Por favor, continúa el texto sobre los últimos días de Mandela a partir de su última oración.
═══ Bloque de texto
La mañana siguiente, el miércoles pasado, la esposa de Mandela, Graça Machel, empezó a llamar a miembros de la familia Mandela, distribuidos por toda Sudáfrica y en el exterior, para avisarles de que la hora había llegado y debían venir rápidamente a visitarlo.
Machel, su tercera esposa y con la que fue más feliz, estuvo a su lado durante los 181 días que Mandela permaneció en la cama entre su ingreso en el hospital y su muerte. Le leía libros, sin tener muy claro si Mandela seguía lo que le estaba contando, y lo agarraba de la mano. Machel, una ex ministra de Educación de Mozambique, donde nació, y una mujer habitualmente muy participativa en foros internacionales relacionados con la salud pública en África, suspendió todas sus actividades oficiales durante el período de la enfermedad de su marido.
Ese mismo día, Maki Mandela, la hija mayor del expresidente, anunció que su padre estaba "en el lecho de la muerte". Ya se sabía, pero el hecho de que pronunciara las palabras hizo saltar las alarmas entre la población sudafricana.
══════
═══ Datos en estudio
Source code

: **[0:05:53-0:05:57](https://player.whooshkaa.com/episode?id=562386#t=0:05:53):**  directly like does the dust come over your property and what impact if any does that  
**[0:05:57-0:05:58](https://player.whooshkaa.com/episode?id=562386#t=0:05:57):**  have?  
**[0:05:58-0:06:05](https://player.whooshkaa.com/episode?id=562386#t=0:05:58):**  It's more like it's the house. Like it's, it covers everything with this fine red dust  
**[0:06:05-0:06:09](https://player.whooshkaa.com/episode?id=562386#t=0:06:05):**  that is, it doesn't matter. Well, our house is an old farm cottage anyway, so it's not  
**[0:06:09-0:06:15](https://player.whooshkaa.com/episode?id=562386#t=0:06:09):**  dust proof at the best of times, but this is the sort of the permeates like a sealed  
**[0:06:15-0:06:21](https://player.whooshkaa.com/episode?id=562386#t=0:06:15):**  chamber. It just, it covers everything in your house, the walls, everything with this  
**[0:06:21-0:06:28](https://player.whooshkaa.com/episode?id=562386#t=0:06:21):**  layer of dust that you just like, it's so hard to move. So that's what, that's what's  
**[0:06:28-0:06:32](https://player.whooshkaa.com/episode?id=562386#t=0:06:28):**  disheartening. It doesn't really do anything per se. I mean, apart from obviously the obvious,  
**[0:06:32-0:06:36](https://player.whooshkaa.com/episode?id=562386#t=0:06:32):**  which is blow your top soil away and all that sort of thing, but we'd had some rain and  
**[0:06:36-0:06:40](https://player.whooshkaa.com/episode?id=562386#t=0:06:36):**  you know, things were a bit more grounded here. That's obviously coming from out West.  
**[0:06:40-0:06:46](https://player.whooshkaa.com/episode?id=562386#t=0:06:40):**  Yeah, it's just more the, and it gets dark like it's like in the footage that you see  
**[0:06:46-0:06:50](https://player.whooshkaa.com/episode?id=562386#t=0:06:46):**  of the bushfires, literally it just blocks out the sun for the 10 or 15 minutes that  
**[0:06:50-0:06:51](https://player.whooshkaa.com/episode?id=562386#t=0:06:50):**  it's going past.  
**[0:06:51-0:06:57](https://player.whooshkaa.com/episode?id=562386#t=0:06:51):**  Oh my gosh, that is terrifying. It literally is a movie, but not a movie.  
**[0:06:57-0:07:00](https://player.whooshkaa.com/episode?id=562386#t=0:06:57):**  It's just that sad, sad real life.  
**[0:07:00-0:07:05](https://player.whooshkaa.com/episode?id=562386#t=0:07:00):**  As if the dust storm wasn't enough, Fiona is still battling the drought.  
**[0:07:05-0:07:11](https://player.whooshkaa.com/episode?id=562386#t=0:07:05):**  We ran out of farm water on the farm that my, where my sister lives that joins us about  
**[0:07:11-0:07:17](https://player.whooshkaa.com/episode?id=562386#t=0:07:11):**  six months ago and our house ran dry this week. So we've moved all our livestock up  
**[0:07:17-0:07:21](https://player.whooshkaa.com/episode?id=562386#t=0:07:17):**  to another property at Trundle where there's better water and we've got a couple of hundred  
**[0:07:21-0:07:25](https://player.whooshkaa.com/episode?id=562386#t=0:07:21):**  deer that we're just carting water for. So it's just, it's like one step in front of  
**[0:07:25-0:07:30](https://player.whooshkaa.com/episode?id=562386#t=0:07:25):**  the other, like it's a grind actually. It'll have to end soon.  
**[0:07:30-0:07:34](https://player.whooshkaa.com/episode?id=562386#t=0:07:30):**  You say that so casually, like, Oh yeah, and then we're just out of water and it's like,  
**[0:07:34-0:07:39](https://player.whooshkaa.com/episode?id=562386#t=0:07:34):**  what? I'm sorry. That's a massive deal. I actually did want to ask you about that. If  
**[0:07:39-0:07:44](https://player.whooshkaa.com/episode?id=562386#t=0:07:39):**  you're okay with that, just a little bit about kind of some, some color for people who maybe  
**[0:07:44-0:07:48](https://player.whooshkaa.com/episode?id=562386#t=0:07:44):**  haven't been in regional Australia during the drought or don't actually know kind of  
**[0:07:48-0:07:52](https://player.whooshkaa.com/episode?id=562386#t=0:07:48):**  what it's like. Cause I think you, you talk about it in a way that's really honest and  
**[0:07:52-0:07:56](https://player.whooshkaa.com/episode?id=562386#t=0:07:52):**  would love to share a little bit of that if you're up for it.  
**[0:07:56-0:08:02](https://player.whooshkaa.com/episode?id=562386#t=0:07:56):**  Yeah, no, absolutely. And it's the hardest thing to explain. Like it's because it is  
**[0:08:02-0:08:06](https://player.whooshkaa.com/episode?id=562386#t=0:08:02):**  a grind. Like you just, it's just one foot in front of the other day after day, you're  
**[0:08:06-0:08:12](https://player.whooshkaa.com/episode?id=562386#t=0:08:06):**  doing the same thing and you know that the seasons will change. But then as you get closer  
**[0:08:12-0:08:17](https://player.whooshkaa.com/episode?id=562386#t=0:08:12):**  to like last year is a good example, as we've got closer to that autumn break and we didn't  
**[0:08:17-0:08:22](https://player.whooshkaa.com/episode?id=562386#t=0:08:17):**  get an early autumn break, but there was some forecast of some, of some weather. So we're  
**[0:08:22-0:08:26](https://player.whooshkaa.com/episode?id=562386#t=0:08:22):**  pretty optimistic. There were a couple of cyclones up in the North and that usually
══════
§ **Respuesta del ejercicio**:
El jueves por la mañana empezaron a desfilar miembros de la familia de Mandela —hijas, nietos, bisnietos— por la casa del primer presidente negro de la historia sudafricana. Entraban en su habitación de dos en dos y en casi todos los casos salían llorando.
Mandela había estado conectado a aparatos que lo ayudaban a respirar durante la mayor parte de su enfermedad. Pero ya ni la ciencia podía ayudarlo. Los médicos explicaron a los familiares que ya no había nada más que hacer. Mandela se iba. Este era su último adiós.
Ministros del Gobierno llegaron al atardecer y también miembros de la tribu ancestral de Mandela, los Thembu, para llevar a cabo una antigua ceremonia que concluye cerrando los ojos de la persona cuya alma se va. A las 20.50 del jueves, Mandela, que había cumplido 95 años en junio, murió.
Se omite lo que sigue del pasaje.